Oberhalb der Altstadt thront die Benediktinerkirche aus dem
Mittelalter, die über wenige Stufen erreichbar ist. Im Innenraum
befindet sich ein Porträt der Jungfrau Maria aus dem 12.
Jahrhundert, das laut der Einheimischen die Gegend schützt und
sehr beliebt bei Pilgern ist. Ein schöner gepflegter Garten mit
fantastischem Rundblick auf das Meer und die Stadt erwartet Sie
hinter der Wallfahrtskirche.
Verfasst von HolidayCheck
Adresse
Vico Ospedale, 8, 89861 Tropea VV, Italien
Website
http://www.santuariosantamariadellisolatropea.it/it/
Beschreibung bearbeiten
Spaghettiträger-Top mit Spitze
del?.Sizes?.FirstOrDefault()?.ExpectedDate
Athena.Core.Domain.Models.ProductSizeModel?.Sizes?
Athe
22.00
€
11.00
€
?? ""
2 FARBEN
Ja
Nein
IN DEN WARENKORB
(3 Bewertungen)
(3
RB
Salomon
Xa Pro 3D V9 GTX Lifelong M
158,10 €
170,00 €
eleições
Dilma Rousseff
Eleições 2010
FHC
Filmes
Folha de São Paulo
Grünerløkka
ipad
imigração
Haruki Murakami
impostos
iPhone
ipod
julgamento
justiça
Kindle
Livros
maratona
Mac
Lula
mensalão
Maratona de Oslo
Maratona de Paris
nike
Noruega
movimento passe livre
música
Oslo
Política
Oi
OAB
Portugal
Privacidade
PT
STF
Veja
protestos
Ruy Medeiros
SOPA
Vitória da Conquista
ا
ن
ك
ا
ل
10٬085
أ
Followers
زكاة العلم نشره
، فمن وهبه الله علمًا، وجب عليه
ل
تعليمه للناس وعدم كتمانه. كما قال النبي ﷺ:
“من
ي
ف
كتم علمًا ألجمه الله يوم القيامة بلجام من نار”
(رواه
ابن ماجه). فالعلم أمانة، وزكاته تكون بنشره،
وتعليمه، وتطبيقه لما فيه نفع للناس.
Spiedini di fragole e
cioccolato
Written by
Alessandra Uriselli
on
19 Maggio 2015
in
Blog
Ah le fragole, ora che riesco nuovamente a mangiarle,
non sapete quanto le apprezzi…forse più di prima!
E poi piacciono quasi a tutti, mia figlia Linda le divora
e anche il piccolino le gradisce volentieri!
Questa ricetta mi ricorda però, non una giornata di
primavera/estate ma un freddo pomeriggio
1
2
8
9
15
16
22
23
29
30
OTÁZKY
-.-.-
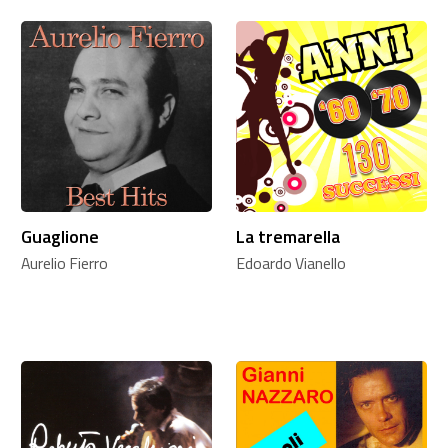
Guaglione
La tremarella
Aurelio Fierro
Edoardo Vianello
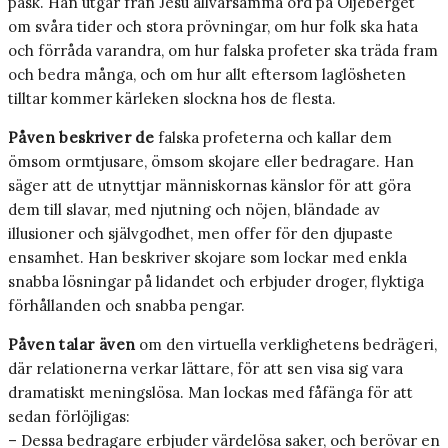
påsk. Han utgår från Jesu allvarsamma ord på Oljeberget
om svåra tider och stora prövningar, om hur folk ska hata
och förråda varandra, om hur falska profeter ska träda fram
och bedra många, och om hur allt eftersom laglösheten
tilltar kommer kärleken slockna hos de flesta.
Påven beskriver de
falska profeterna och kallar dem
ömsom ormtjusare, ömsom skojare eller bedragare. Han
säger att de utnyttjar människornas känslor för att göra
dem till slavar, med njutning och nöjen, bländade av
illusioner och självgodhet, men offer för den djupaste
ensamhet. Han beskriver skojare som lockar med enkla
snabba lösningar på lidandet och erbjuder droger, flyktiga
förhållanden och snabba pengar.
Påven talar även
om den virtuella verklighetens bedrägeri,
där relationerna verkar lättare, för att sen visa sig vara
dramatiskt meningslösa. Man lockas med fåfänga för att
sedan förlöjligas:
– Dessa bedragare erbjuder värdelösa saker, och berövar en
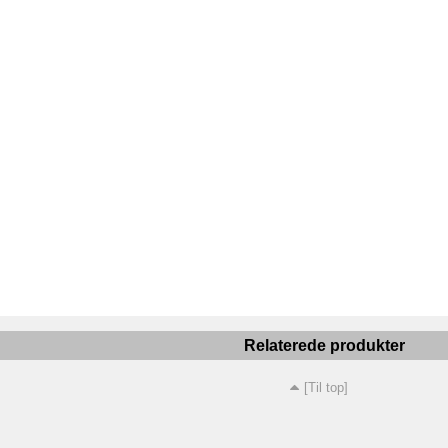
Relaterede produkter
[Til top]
-.-.-
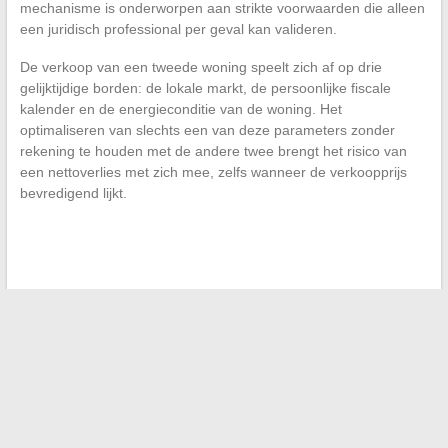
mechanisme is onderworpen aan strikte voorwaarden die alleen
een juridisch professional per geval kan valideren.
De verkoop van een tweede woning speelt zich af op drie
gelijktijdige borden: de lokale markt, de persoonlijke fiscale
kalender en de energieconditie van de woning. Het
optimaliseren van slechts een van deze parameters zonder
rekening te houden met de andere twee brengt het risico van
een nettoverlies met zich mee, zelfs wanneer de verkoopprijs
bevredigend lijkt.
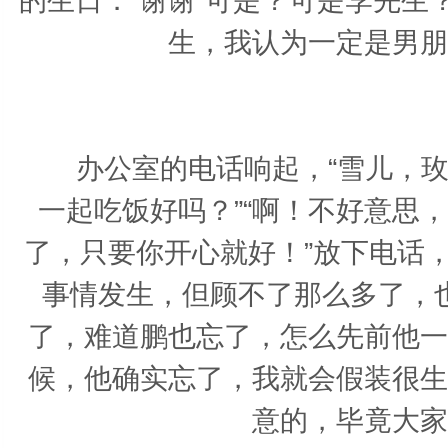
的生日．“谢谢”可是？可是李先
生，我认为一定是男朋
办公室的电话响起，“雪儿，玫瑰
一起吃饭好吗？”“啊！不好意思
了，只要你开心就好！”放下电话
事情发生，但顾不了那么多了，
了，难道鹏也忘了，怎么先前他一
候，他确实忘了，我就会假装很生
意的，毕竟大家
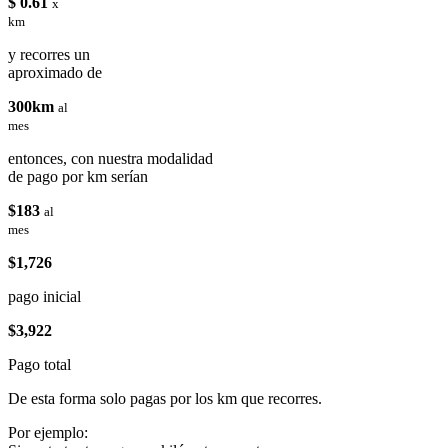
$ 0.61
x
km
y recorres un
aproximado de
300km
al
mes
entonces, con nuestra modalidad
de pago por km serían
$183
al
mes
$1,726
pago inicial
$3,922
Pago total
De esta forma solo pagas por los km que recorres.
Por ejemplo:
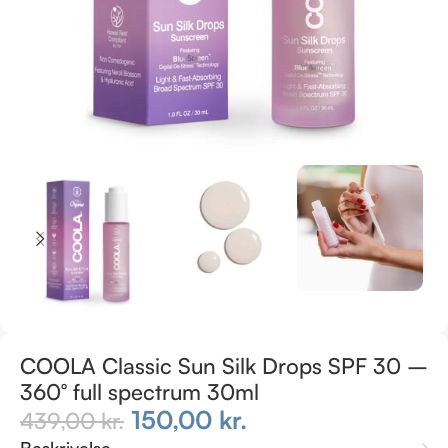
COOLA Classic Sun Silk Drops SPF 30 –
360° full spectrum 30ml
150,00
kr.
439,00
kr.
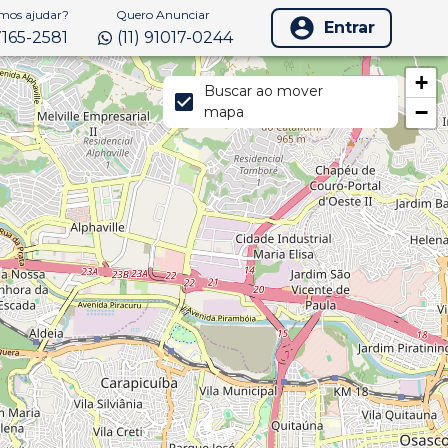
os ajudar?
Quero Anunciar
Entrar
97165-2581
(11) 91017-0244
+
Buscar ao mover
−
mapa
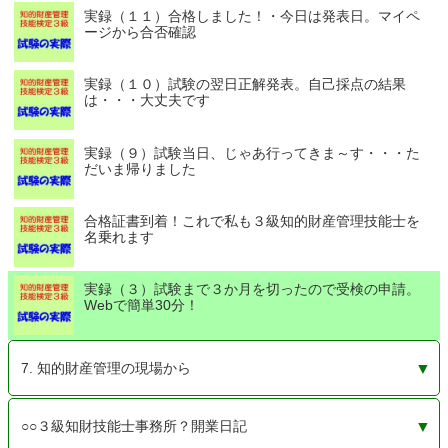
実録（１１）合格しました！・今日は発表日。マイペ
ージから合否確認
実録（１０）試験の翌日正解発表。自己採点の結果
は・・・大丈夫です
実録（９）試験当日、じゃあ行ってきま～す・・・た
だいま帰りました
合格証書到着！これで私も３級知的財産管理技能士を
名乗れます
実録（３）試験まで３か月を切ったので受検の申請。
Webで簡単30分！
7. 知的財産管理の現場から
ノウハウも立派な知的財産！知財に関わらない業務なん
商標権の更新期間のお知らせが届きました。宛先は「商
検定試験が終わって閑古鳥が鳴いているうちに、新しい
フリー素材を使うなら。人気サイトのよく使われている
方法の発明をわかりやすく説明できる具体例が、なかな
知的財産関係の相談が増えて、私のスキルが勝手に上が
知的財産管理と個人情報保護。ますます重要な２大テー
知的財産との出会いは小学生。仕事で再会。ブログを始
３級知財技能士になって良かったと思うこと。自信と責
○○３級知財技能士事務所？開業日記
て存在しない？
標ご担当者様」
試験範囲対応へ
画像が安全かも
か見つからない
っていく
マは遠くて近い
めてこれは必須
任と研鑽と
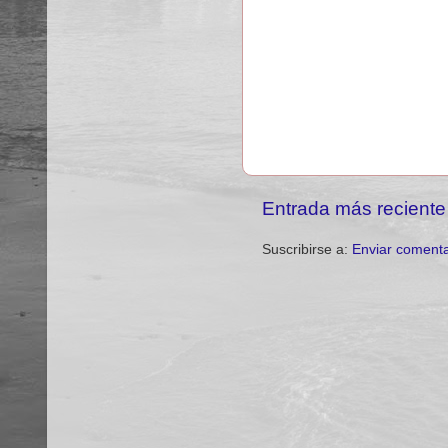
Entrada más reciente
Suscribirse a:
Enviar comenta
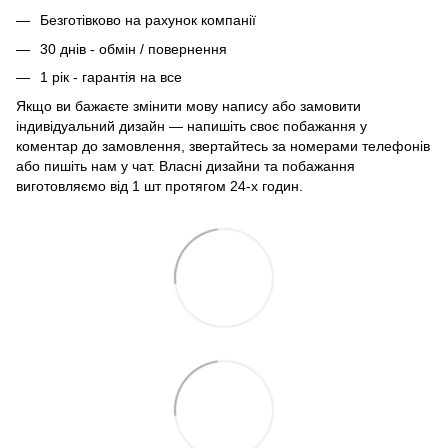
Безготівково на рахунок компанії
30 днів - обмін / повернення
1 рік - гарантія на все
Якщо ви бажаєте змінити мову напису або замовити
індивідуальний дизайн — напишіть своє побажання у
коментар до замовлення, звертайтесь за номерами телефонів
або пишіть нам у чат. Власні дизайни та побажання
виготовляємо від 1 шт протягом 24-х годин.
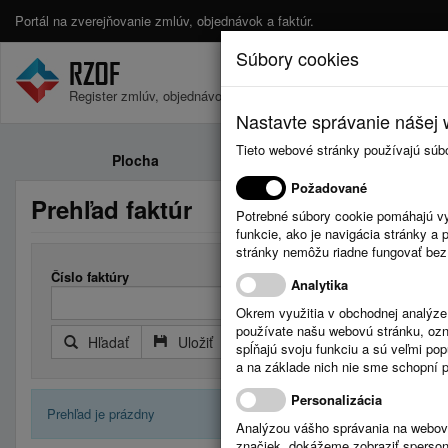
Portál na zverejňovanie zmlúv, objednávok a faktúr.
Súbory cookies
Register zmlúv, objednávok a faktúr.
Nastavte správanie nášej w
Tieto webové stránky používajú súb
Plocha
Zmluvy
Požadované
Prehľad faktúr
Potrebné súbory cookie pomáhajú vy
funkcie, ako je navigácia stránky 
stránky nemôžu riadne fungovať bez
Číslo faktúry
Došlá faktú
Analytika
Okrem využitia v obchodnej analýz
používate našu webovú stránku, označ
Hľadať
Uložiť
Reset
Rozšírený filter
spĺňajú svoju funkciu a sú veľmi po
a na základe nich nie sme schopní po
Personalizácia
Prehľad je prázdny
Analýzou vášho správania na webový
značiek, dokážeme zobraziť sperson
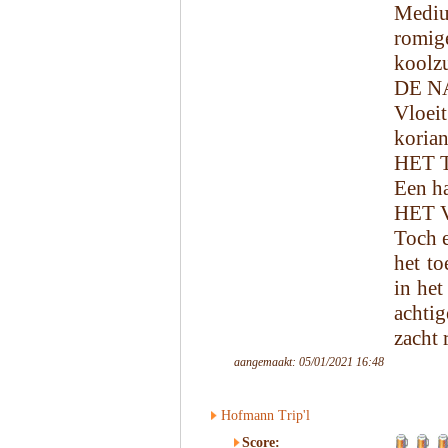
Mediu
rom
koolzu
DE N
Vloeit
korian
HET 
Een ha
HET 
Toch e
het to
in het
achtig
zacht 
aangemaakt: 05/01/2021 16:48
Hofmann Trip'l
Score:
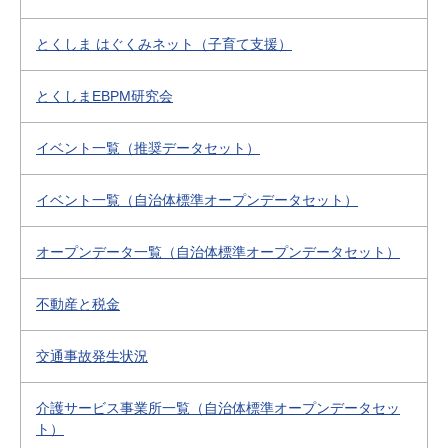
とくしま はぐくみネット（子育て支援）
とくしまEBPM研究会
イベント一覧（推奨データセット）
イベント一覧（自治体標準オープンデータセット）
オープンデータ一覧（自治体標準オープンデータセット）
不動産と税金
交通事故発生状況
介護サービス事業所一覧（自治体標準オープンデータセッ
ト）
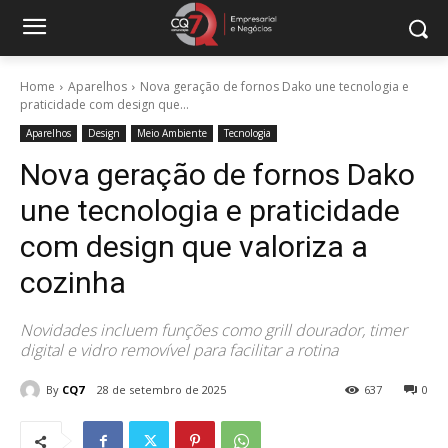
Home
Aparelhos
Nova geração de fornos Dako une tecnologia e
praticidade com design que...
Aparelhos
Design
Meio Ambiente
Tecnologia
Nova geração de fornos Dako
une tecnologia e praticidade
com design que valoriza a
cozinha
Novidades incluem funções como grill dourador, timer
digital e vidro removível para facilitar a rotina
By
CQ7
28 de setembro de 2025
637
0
-.-.-
| Assigned task |
Copy out each line of the data that includes the string "побажання".

| Result of this exercise |
індивідуальний дизайн — напишіть своє побажання у
або пишіть нам у чат. Власні дизайни та побажання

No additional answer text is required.